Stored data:
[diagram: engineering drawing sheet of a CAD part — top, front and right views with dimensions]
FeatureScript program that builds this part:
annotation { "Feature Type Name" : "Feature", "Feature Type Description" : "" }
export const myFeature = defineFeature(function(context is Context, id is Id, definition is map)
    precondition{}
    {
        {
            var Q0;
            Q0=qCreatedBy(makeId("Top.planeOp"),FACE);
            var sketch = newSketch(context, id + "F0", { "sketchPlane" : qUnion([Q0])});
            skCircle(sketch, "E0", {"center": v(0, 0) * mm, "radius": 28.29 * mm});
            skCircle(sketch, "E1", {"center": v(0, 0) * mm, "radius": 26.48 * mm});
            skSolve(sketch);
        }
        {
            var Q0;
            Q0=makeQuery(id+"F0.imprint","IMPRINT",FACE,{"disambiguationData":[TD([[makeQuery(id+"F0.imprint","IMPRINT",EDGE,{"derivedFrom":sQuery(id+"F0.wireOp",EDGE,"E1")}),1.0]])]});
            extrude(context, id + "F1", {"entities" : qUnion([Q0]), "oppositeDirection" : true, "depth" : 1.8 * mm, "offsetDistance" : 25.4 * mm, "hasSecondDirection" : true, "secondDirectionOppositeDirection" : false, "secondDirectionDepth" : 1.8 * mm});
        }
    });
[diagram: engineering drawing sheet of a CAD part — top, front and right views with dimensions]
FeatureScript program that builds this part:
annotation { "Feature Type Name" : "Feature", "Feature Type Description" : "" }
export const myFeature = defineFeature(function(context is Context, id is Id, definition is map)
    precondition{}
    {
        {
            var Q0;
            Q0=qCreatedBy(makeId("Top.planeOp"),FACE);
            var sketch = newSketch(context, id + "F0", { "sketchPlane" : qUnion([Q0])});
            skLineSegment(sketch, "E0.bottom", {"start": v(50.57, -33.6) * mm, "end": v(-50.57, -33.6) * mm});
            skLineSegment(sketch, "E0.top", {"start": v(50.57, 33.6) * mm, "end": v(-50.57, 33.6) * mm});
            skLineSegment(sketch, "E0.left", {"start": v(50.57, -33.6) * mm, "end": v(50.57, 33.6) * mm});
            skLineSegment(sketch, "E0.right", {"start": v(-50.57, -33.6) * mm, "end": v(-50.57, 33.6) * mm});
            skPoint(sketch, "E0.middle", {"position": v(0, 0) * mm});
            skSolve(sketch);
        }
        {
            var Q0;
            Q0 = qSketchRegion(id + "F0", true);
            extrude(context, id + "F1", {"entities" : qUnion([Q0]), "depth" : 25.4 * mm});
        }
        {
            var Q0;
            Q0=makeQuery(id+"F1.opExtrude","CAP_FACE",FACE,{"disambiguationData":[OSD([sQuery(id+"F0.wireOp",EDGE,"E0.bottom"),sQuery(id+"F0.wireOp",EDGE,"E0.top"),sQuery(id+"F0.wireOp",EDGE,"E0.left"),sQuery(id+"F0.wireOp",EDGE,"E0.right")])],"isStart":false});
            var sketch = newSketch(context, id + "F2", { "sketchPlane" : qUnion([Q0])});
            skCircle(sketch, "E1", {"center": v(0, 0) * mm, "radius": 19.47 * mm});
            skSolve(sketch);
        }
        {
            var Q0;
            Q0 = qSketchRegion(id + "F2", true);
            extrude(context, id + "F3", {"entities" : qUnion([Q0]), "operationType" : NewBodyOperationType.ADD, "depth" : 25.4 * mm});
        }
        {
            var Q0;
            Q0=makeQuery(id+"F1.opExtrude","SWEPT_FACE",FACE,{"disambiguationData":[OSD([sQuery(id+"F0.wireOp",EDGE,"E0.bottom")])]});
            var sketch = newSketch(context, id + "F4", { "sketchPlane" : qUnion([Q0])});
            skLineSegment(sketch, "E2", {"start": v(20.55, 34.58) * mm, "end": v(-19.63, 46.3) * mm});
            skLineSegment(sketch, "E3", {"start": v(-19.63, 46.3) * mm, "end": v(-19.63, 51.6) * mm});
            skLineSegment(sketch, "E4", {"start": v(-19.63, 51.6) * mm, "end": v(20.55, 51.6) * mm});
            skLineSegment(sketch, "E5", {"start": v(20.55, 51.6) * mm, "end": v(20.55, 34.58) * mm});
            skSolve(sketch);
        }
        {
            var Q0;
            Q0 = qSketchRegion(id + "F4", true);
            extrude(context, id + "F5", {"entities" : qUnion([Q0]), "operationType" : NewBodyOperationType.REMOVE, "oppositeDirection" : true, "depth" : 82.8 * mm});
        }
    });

(CHALLENGE):
Show each line in the rows above that contains the string "skLineSegment".

(RIGHT ANSWER):
            skLineSegment(sketch, "E0.bottom", {"start": v(50.57, -33.6) * mm, "end": v(-50.57, -33.6) * mm});
            skLineSegment(sketch, "E0.top", {"start": v(50.57, 33.6) * mm, "end": v(-50.57, 33.6) * mm});
            skLineSegment(sketch, "E0.left", {"start": v(50.57, -33.6) * mm, "end": v(50.57, 33.6) * mm});
            skLineSegment(sketch, "E0.right", {"start": v(-50.57, -33.6) * mm, "end": v(-50.57, 33.6) * mm});
            skLineSegment(sketch, "E2", {"start": v(20.55, 34.58) * mm, "end": v(-19.63, 46.3) * mm});
            skLineSegment(sketch, "E3", {"start": v(-19.63, 46.3) * mm, "end": v(-19.63, 51.6) * mm});
            skLineSegment(sketch, "E4", {"start": v(-19.63, 51.6) * mm, "end": v(20.55, 51.6) * mm});
            skLineSegment(sketch, "E5", {"start": v(20.55, 51.6) * mm, "end": v(20.55, 34.58) * mm});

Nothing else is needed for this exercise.